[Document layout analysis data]
- Opening Delimiter -
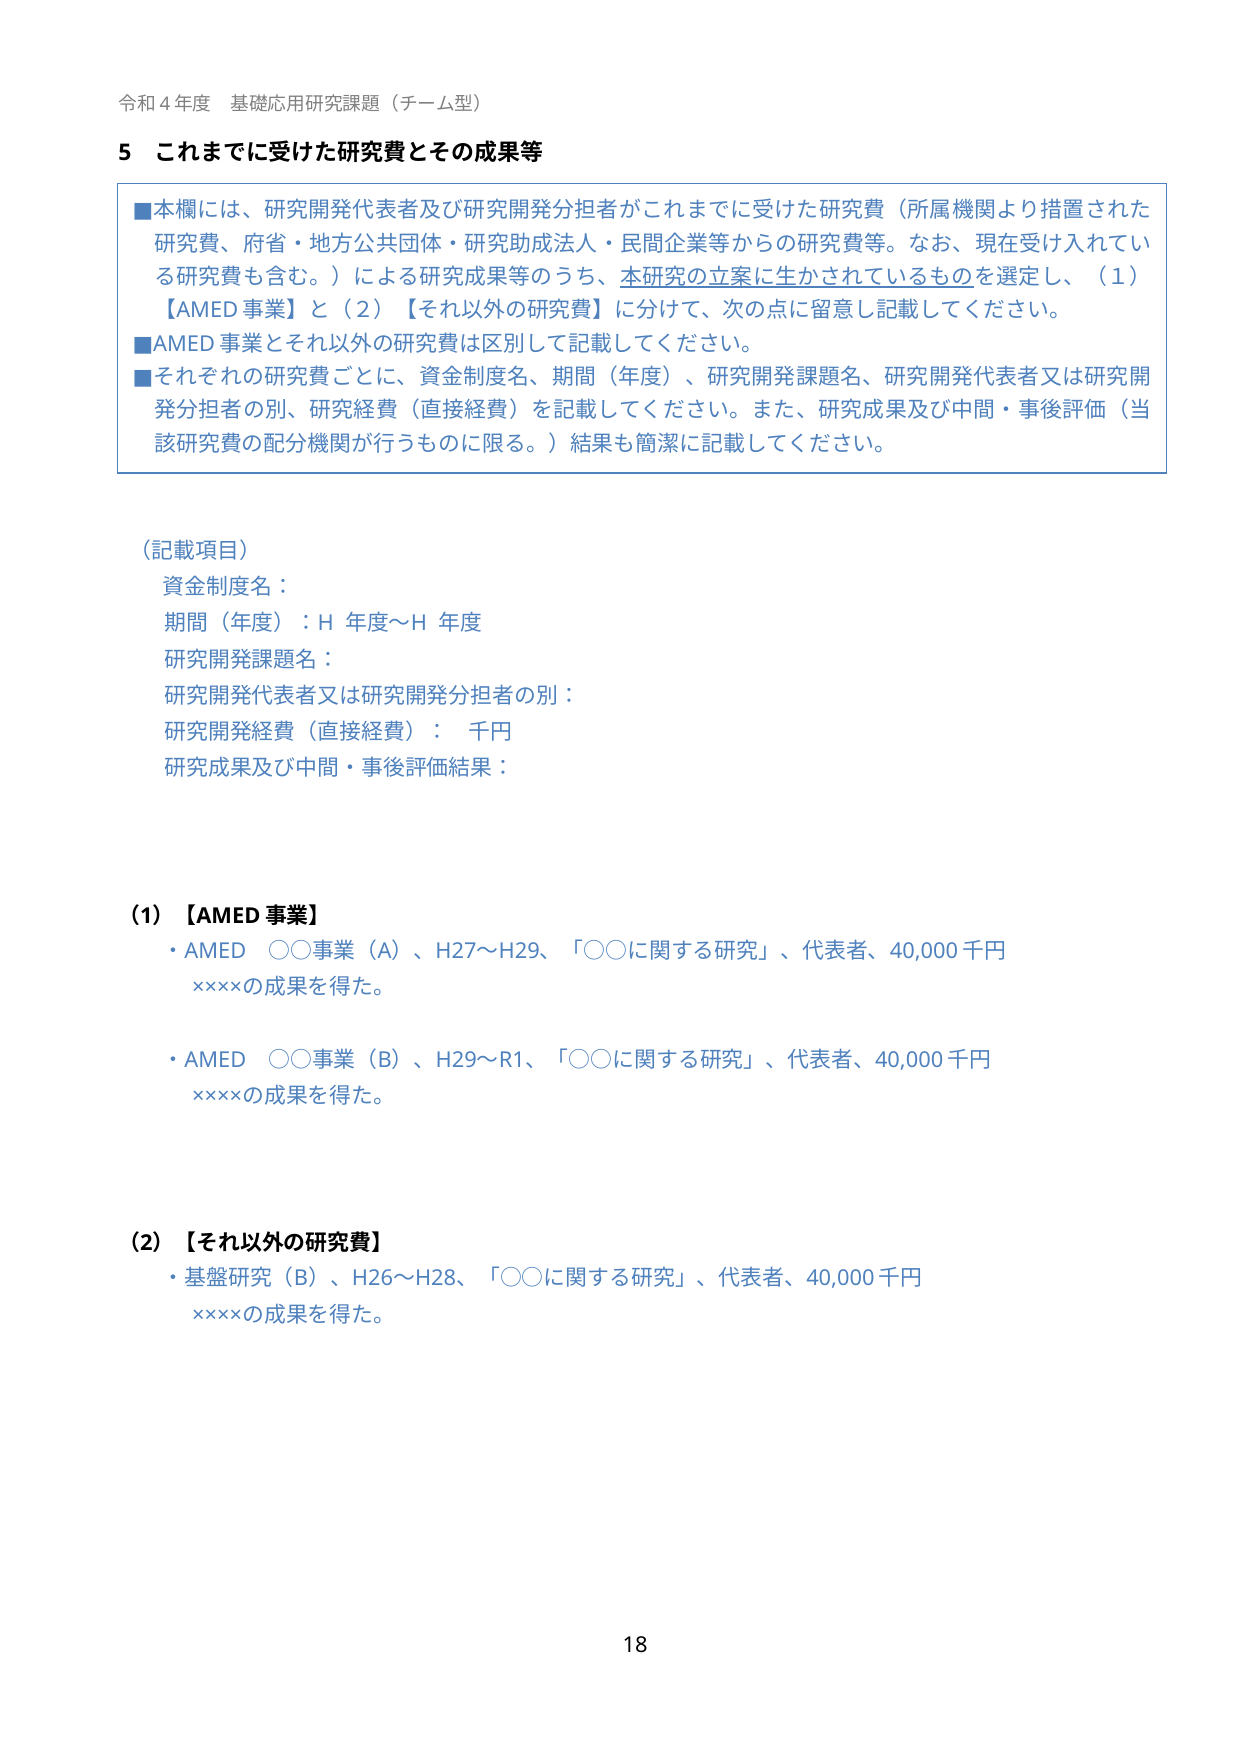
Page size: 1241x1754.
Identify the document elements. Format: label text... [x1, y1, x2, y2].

subtitle 5 これまでに受けた研究費とその成果等 [118, 131, 1152, 168]
text 研究開発課題名： [129, 639, 1152, 676]
text ・AMED ○○事業（A）、H27～H29、「○○に関する研究」、代表者、40,000千円 [118, 931, 1152, 967]
text ××××の成果を得た。 [118, 967, 1152, 1003]
text 研究開発経費（直接経費）： 千円 [129, 712, 1152, 748]
subtitle （1）【AMED事業】 [118, 893, 1152, 931]
text 研究開発代表者又は研究開発分担者の別： [129, 676, 1152, 712]
text ××××の成果を得た。 [118, 1294, 1152, 1331]
text 研究成果及び中間・事後評価結果： [129, 748, 1152, 784]
text ・基盤研究（B）、H26～H28、「○○に関する研究」、代表者、40,000千円 [118, 1258, 1152, 1294]
subtitle （2）【それ以外の研究費】 [118, 1221, 1152, 1258]
text （記載項目） [129, 531, 1152, 567]
text 資金制度名： [118, 567, 1152, 603]
text 期間（年度）：H 年度～H 年度 [129, 603, 1152, 639]
text ・AMED ○○事業（B）、H29～R1、「○○に関する研究」、代表者、40,000千円 [118, 1039, 1152, 1076]
text ××××の成果を得た。 [118, 1076, 1152, 1112]
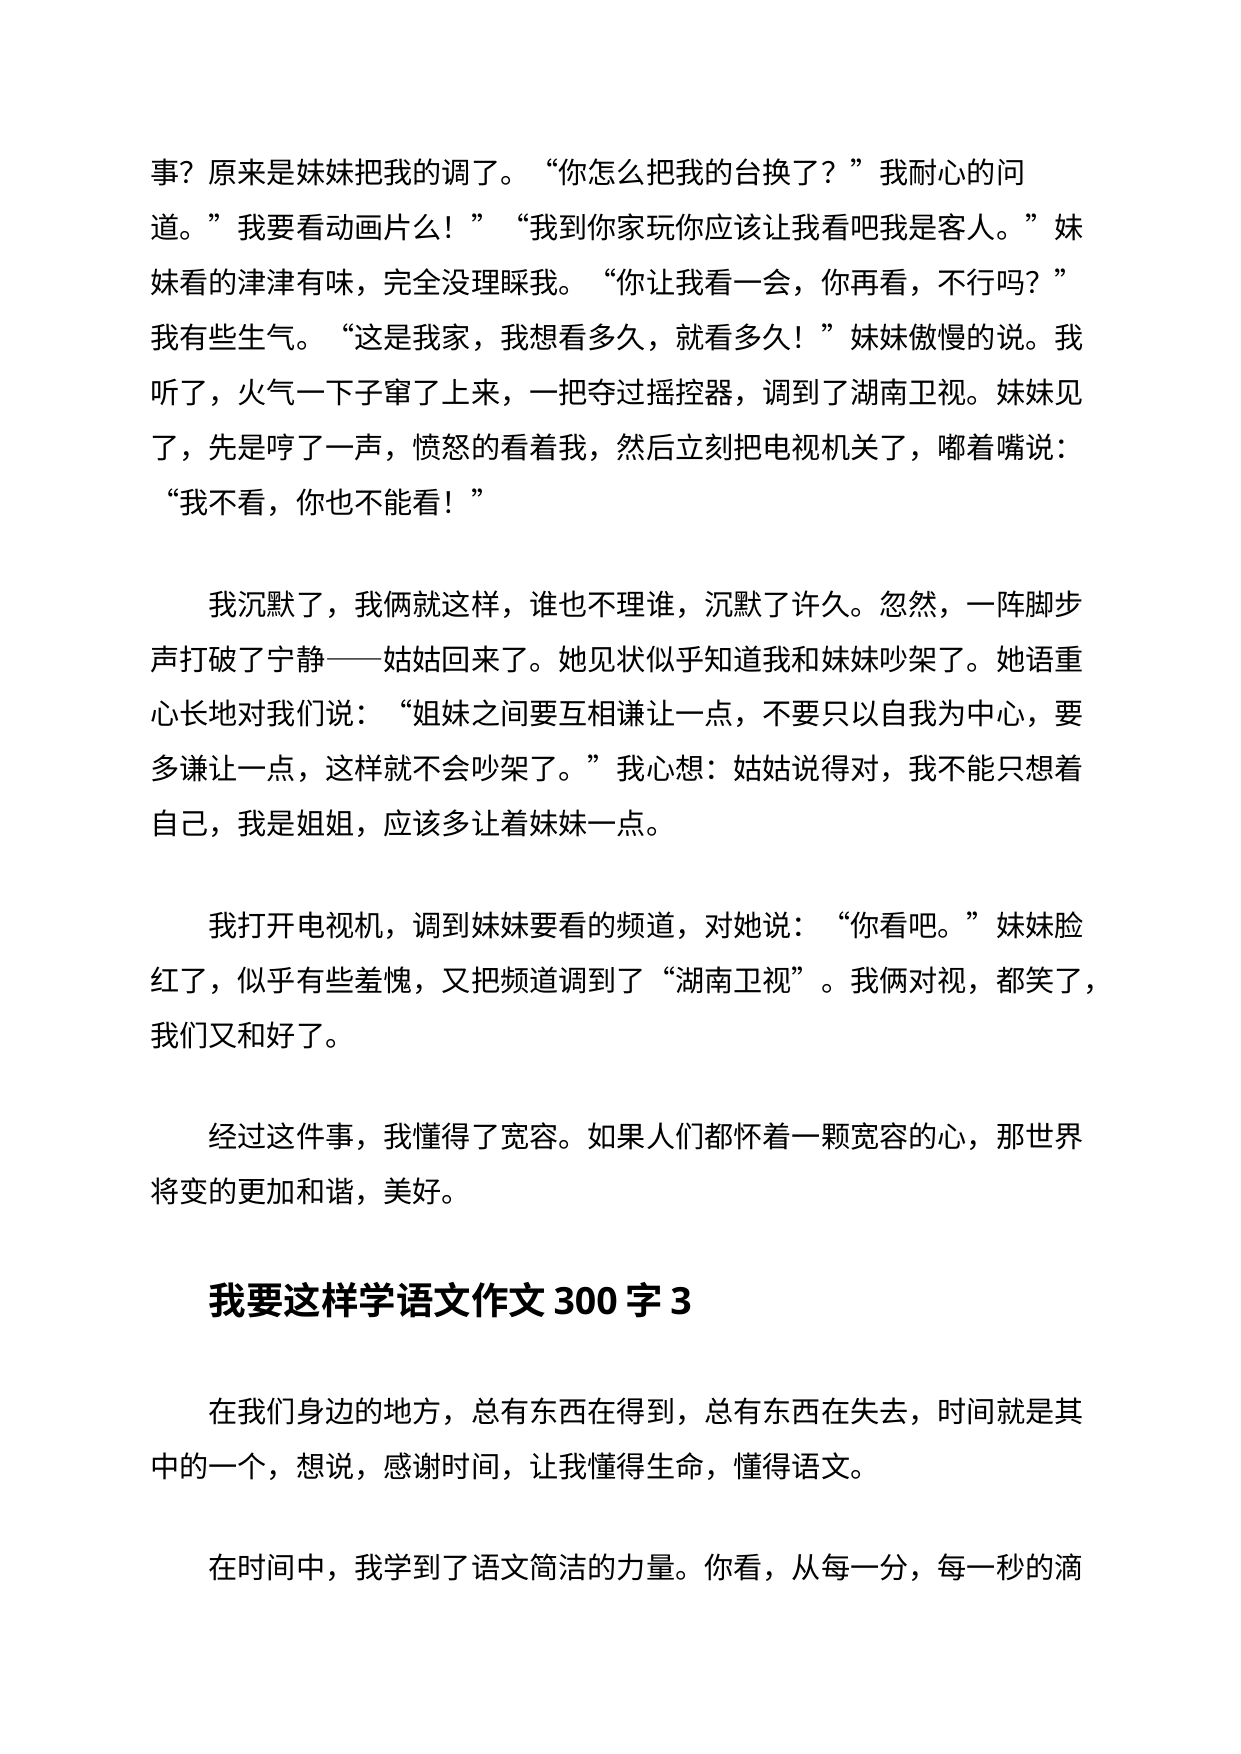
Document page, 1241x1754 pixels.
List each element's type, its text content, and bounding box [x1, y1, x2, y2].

text 在我们身边的地方，总有东西在得到，总有东西在失去，时间就是其中的一个，想说，感谢时间，让我懂得生命，懂得语文。 [150, 1388, 1090, 1486]
text 我沉默了，我俩就这样，谁也不理谁，沉默了许久。忽然，一阵脚步声打破了宁静——姑姑回来了。她见状似乎知道我和妹妹吵架了。她语重心长地对我们说：“姐妹之间要互相谦让一点，不要只以自我为中心，要多谦让一点，这样就不会吵架了。”我心想：姑姑说得对，我不能只想着自己，我是姐姐，应该多让着妹妹一点。 [150, 581, 1090, 843]
text 经过这件事，我懂得了宽容。如果人们都怀着一颗宽容的心，那世界将变的更加和谐，美好。 [150, 1114, 1090, 1211]
text 我打开电视机，调到妹妹要看的频道，对她说：“你看吧。”妹妹脸红了，似乎有些羞愧，又把频道调到了“湖南卫视”。我俩对视，都笑了，我们又和好了。 [150, 902, 1090, 1054]
text 我要这样学语文作文300字3 [150, 1271, 1090, 1325]
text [150, 150, 1090, 522]
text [150, 1545, 1090, 1587]
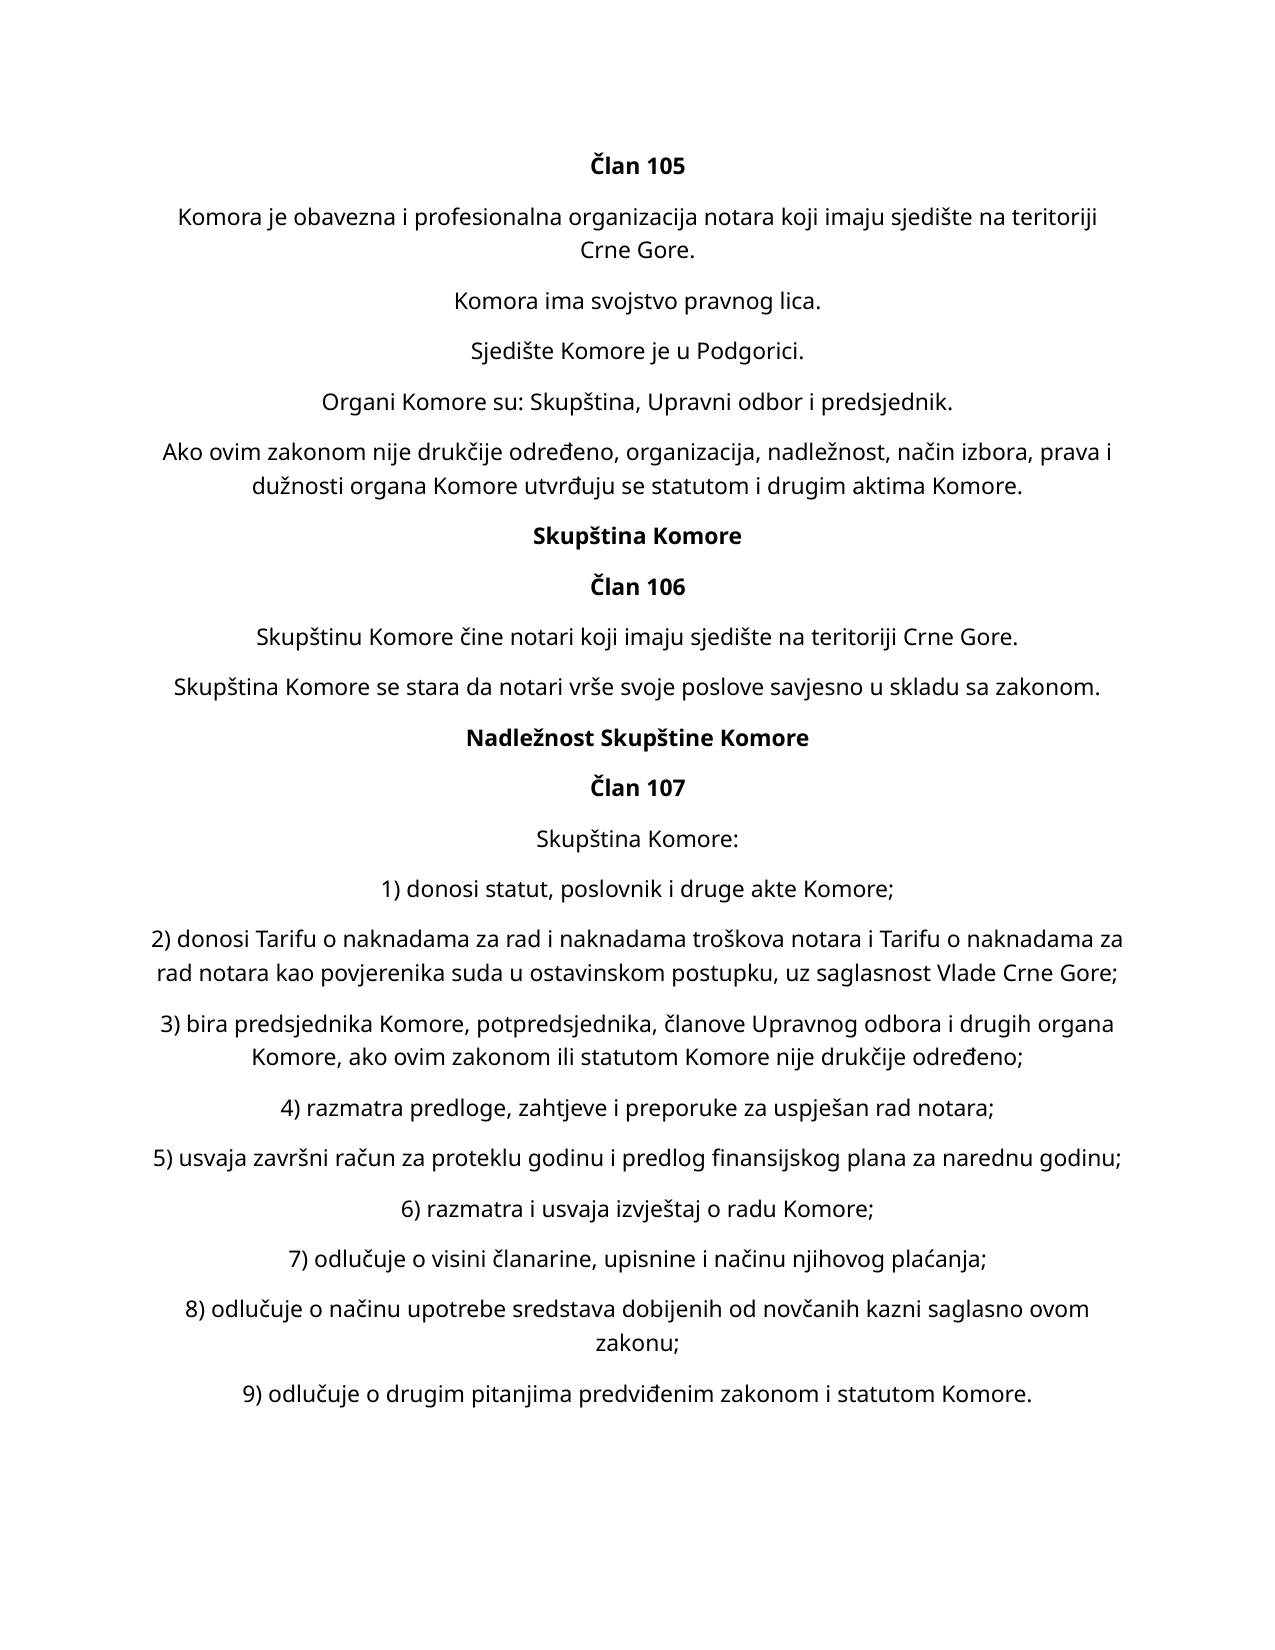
- Closing Delimiter -
**Task to complete:** Please go over the data above and copy each line with "の成果を得た" in it.

**Reply to the task:**
text ××××の成果を得た。 [118, 967, 1152, 1003]
text ××××の成果を得た。 [118, 1294, 1152, 1331]
text ××××の成果を得た。 [118, 1076, 1152, 1112]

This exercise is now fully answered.